JORDAN PETERSON TO MOVE TO THE STATES

It was over my morning coffee today that I received the heavy news that Jordan Peterson was moving to the United States.

What are we to do?  How are we to cope?  From where will we get our direction?

Peterson, as you may know, is a hack psychologist that rose to fame over his refusal to use the preferred pronouns of those in the LGBTQ++ community who demanded such.  So, almost predictably, he became a lightning rod for those who loathe that sort of thing, of which there are many.

So that maverick Peterson became a champion for those opposed to woke-ism, virtue signalling, and the Trudeau government and those bloody socks they wear.  In fact, the whole thing has made him rich.

He actually has a product line complete with merch.  Sort of reminds me of the Great Agent Orange, also in America, who delights in animating the masses with pom-pom statements that get everyone running around and losing their shit.  Also making a killing in the merchandise department.

To me it’s obvious, although Jordan would say axiomatic, because his adoring audience loves words they don’t understand.  

Remember when Winston Churchill labelled the former Soviet Union as a “riddle, wrapped in a mystery, inside an enigma?”  Full marks to Churchill, both for his observations on the Soviets and his prescience with respect to Peterson.  Except with Peterson, it’s more of a “turd, wrapped in a gum wrapper, inside a cow’s ass.”

Common sense tells me I should tread carefully here, as it’s axiomatic (couldn’t help it) that Jordan has a following right here in Renfrew County, aka Alberta East.  But those people don’t read my stuff, and it’s arguable that some don’t read at all, so I should be okay.  For these folks, they don’t have to understand your fancy psychology words as long as they can pull out the fact that your kicking the shit out of minorities, which they’re behind with full-throated support.  So they sign-up for the coffee mugs and the autographed pics and the Jordan Peterson lunch pails, as if Jordan himself ever lugged one of those around.

PHOTO: TORONTO STAR

Jordan says living in Toronto is too uncomfortable.  Okay, fine, he has a point there.  Have you ever tried driving downtown in that place?  But I think his discomfort goes beyond the traffic and the perpetually ineffective Blue Jays.  He says his viewpoints are met with hostility by his fellow Torontonians, which is kind of grand statement given that most have never heard of him.  But I guess for those who have, a sizeable chunk of them have made their discomfort with him axiomatic, and that’s not something Big Pete can let stand.  You either agree with him or you’re a loser, and honestly, who really wants to be a loser, right?

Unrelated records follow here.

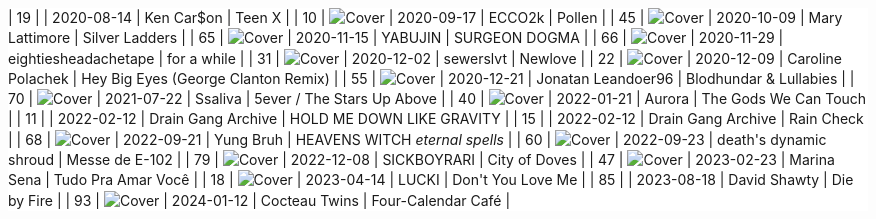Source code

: | 19 |  | 2020-08-14 | Ken Car$on | Teen X |
| 10 | ![Cover](https://i.discogs.com/aHxYpn2uti2Cl76eODK9OM7g6cuVVkLi-bP_w3YwHqk/rs:fit/g:sm/q:40/h:150/w:150/czM6Ly9kaXNjb2dz/LWRhdGFiYXNlLWlt/YWdlcy9SLTE1OTM4/MDI3LTE2MDA1NDM0/NTUtMTgzNC5qcGVn.jpeg) | 2020-09-17 | ECCO2k | Pollen |
| 45 | ![Cover](https://i.discogs.com/zVjcyJHU5ZFhfuEChQTeedgm9K3RKx-eWhP2ezC4OGc/rs:fit/g:sm/q:40/h:150/w:150/czM6Ly9kaXNjb2dz/LWRhdGFiYXNlLWlt/YWdlcy9SLTE2MDI1/MzM3LTE2MDQ2ODkw/NzMtMjkwMC5qcGVn.jpeg) | 2020-10-09 | Mary Lattimore | Silver Ladders |
| 65 | ![Cover](https://i.discogs.com/WbwubKTJg9dFY2SgCVGt8ag4XMUdS_Ox0BctpQ4QTi0/rs:fit/g:sm/q:40/h:150/w:150/czM6Ly9kaXNjb2dz/LWRhdGFiYXNlLWlt/YWdlcy9SLTE4NzIz/MTUxLTE2MjA5OTgw/MjktMjcyMC5qcGVn.jpeg) | 2020-11-15 | YABUJIN | SURGEON DOGMA |
| 66 | ![Cover](https://i.discogs.com/pLaXWJUXQDC-1HyHzm7L-1vZglqN_B334wBLjmTDFBU/rs:fit/g:sm/q:40/h:150/w:150/czM6Ly9kaXNjb2dz/LWRhdGFiYXNlLWlt/YWdlcy9SLTI3MDYy/NzU0LTE2ODM5NjU1/OTktNDkxOC5wbmc.jpeg) | 2020-11-29 | eightiesheadachetape | for a while |
| 31 | ![Cover](https://i.discogs.com/NV05C_W-uMUPAFds7HgcqBPtL2j9nRzJHCUEIvB210c/rs:fit/g:sm/q:40/h:150/w:150/czM6Ly9kaXNjb2dz/LWRhdGFiYXNlLWlt/YWdlcy9SLTE2Mjgz/MTUzLTE2MDcwNTA0/NzUtMTA5OC5qcGVn.jpeg) | 2020-12-02 | sewerslvt | Newlove |
| 22 | ![Cover](https://i.discogs.com/eapxrUOyo1lB9HY7SNSJY7nWPSHJW8yf9o3TUbUsVCU/rs:fit/g:sm/q:40/h:150/w:150/czM6Ly9kaXNjb2dz/LWRhdGFiYXNlLWlt/YWdlcy9SLTE2NDA5/MjE0LTE2MDc1NjAw/NzctODU5MS5qcGVn.jpeg) | 2020-12-09 | Caroline Polachek | Hey Big Eyes (George Clanton Remix) |
| 55 | ![Cover](https://i.discogs.com/TNV95Y7KjZOQ2ME1zdSKD7PgiRCMcUe4YLkya3IDZDg/rs:fit/g:sm/q:40/h:150/w:150/czM6Ly9kaXNjb2dz/LWRhdGFiYXNlLWlt/YWdlcy9SLTE2NTY5/MzY2LTE2MDg1NTAy/OTYtODc3Mi5qcGVn.jpeg) | 2020-12-21 | Jonatan Leandoer96 | Blodhundar &amp; Lullabies |
| 70 | ![Cover](https://i.discogs.com/XumiMWGUFOE9JON34ox5UVWSyEwmaghmwxVYeyUPTYM/rs:fit/g:sm/q:40/h:150/w:150/czM6Ly9kaXNjb2dz/LWRhdGFiYXNlLWlt/YWdlcy9SLTE5NTkz/MDgyLTE2MjcwMjg4/MzMtODMyMS5qcGVn.jpeg) | 2021-07-22 | Ssaliva | 5ever / The Stars Up Above |
| 40 | ![Cover](https://i.discogs.com/ZgxPrNUVQqNl1AmrUco728TIfkasy9HxHbxmYNpP4Ro/rs:fit/g:sm/q:40/h:150/w:150/czM6Ly9kaXNjb2dz/LWRhdGFiYXNlLWlt/YWdlcy9SLTIxODE2/NzMzLTE2NDI2OTQz/MTMtMzQwNS5qcGVn.jpeg) | 2022-01-21 | Aurora | The Gods We Can Touch |
| 11 |  | 2022-02-12 | Drain Gang Archive | HOLD ME DOWN LIKE GRAVITY |
| 15 |  | 2022-02-12 | Drain Gang Archive | Rain Check |
| 68 | ![Cover](https://i.discogs.com/SYVvWcFXw5zA7yzbfG_NPRVu0gtzTSQiqi8MMw9fjeQ/rs:fit/g:sm/q:40/h:150/w:150/czM6Ly9kaXNjb2dz/LWRhdGFiYXNlLWlt/YWdlcy9SLTIwODM4/ODU2LTE2MzU5NTgx/OTItMjM0Mi5qcGVn.jpeg) | 2022-09-21 | Yung Bruh | HEAVENS WITCH *eternal spells* |
| 60 | ![Cover](https://i.discogs.com/-GJ5DHsfa3Cg71Up6Ju0VGZkqXz_xPgrSwb_olyg-c4/rs:fit/g:sm/q:40/h:150/w:150/czM6Ly9kaXNjb2dz/LWRhdGFiYXNlLWlt/YWdlcy9SLTMwNjg0/NjA3LTE3MTU3NzIy/NzQtNjM1NS5qcGVn.jpeg) | 2022-09-23 | death's dynamic shroud | Messe de E-102 |
| 79 | ![Cover](https://i.discogs.com/FKEUdDYvQ1GUKuS3jSahs4RDuQiD0YInLhE3u_w3luY/rs:fit/g:sm/q:40/h:150/w:150/czM6Ly9kaXNjb2dz/LWRhdGFiYXNlLWlt/YWdlcy9SLTI3OTA2/ODI4LTE2OTE0MzM0/MjQtMjQ5Ni5qcGVn.jpeg) | 2022-12-08 | SICKBOYRARI | City of Doves |
| 47 | ![Cover](https://i.discogs.com/X0nvbLGH2Yp8vH3G97muDvVO3e6UP73GMEc8x8XZNXw/rs:fit/g:sm/q:40/h:150/w:150/czM6Ly9kaXNjb2dz/LWRhdGFiYXNlLWlt/YWdlcy9SLTI2OTU3/ODAxLTE2ODMwNzM2/ODgtMjU4NS5qcGVn.jpeg) | 2023-02-23 | Marina Sena | Tudo Pra Amar Você |
| 18 | ![Cover](https://i.discogs.com/RmrVvDsrgI8og8MED6cYWECwyG8qad59GeoGguUhWCE/rs:fit/g:sm/q:40/h:150/w:150/czM6Ly9kaXNjb2dz/LWRhdGFiYXNlLWlt/YWdlcy9SLTI0OTU3/MzY0LTE2ODMxNzgw/MzAtNDUxMy5qcGVn.jpeg) | 2023-04-14 | LUCKI | Don't You Love Me |
| 85 |  | 2023-08-18 | David Shawty | Die by Fire |
| 93 | ![Cover](https://i.discogs.com/Pc_VfGTsjD7fNU8Ebqy6kFjzH91jwkjpol_1NWvRkf4/rs:fit/g:sm/q:40/h:150/w:150/czM6Ly9kaXNjb2dz/LWRhdGFiYXNlLWlt/YWdlcy9SLTI4NTI2/LTExMjI3MjAzMDMu/anBn.jpeg) | 2024-01-12 | Cocteau Twins | Four-Calendar Café |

Jordy has run afoul of the professional college that governs psychologists, psychiatrists, and psychopaths here in Ontario.  They feel that he’s violated their venerable “asshole clause” by making statements that they view put many people at risk of harm or of being placed in harm’s way.  They even demanded he take a course on professionalism in public statements.  For Peterson, that’s a bridge too far.  That’s the totalitarian fascist Trudeau regime —with their too short pants and too loud socks — snuffing out his ‘freedom” of speech.  Except those Trudeau hell-hole Nazis have zero to do with it, it’s the freaking College of Psychologists of Ontario that’s making this demand of him, thus driving him out of the country.

You know what?  Sometimes it’s just fun to talk like Jordan,  It’s sort of like making fun of a North Korean news anchor.  Upon reflection, I’m gonna miss the prick.

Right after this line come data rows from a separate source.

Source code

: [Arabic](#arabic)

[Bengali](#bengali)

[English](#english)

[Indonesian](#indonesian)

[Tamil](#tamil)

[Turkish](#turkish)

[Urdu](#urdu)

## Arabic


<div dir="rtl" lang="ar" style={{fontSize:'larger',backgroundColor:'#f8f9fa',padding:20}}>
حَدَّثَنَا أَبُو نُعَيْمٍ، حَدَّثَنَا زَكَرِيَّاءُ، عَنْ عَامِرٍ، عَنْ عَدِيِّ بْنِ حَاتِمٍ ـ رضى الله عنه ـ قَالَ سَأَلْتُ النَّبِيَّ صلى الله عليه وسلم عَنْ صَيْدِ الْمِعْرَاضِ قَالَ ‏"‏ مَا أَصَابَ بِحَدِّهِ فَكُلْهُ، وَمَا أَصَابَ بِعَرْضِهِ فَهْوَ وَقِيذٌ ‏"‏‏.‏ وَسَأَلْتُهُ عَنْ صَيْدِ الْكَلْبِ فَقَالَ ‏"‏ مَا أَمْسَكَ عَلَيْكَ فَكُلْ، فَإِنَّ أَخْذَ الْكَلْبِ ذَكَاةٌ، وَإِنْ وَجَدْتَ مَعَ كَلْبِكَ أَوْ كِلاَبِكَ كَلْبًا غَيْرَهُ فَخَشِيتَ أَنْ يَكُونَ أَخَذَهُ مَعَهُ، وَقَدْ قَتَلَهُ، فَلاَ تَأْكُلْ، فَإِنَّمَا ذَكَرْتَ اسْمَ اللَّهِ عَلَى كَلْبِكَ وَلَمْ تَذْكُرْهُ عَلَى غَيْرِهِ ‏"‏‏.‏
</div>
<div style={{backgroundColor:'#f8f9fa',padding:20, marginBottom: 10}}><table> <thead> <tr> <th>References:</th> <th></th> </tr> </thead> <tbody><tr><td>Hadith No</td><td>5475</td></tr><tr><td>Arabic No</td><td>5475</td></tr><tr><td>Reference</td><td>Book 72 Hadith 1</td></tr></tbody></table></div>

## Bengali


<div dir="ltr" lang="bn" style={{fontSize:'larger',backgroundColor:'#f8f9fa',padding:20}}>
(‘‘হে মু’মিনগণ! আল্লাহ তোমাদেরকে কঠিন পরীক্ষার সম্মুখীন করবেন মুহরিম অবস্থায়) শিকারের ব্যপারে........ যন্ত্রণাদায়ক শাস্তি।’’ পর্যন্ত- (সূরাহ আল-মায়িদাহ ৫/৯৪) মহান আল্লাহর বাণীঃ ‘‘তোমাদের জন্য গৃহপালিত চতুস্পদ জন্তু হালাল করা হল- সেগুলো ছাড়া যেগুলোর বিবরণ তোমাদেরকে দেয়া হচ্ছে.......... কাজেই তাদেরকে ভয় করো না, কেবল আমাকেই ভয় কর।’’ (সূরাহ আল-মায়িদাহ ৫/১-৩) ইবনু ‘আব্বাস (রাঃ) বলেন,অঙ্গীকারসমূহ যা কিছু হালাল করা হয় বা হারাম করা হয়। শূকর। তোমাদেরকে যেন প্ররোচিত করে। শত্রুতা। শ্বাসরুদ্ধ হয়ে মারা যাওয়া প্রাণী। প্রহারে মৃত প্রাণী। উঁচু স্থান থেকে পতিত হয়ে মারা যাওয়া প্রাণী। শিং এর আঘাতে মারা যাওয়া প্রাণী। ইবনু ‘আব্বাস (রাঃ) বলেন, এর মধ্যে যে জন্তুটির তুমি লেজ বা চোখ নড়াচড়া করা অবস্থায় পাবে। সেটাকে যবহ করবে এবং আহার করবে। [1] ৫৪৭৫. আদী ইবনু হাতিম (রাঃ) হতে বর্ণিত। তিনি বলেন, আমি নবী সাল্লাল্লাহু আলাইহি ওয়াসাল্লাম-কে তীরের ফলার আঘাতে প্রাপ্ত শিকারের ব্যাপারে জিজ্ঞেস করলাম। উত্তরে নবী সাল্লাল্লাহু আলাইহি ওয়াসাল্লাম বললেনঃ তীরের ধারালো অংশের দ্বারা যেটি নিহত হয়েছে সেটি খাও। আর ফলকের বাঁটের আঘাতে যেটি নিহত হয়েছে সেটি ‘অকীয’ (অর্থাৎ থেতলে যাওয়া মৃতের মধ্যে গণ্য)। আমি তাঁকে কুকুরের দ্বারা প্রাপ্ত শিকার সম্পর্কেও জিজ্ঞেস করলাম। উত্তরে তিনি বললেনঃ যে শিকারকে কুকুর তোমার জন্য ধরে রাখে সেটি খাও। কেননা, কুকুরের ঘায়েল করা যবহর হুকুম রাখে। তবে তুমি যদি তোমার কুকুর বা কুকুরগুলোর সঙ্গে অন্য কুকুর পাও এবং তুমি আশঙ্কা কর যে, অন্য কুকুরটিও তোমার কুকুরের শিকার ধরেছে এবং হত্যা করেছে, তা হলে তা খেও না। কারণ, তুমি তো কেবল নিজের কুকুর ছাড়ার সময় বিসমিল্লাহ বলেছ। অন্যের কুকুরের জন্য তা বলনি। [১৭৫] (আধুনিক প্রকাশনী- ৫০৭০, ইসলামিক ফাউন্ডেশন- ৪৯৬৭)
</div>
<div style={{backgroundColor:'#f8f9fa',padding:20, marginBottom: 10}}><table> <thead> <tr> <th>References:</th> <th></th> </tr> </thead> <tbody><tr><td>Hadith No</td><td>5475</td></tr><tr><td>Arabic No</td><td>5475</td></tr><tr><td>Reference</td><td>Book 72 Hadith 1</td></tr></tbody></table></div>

Jordan says he’s “less popular in my own neighbourhood than I am anywhere else in the world.”  Well how about that?  If I knew where he lived, I’d send the place a community fruit basket.

So off he goes to America, to be with the likes of Tucker Carlson, Joe Rogan, Alex Jones, and that whole Volkswagen full of laughs and levity.  He’ll fit right in with that crowd.  In fact, he already does.  

But if there were ever to be a Mount Rushmore for assholes, Jordan wouldn’t make the cut, and that’s axiomatic.  America has plenty of its own home-grown assholes that would get carved out of the rocks first.  But maybe, if we were start one of our own here in Canada, most likely to be in Alberta — actually surprised the Alberta government hasn’t thought of this yet — he may have a legitimate shot.

Now if we could only find an LGBTQ++ sculptor to do the work.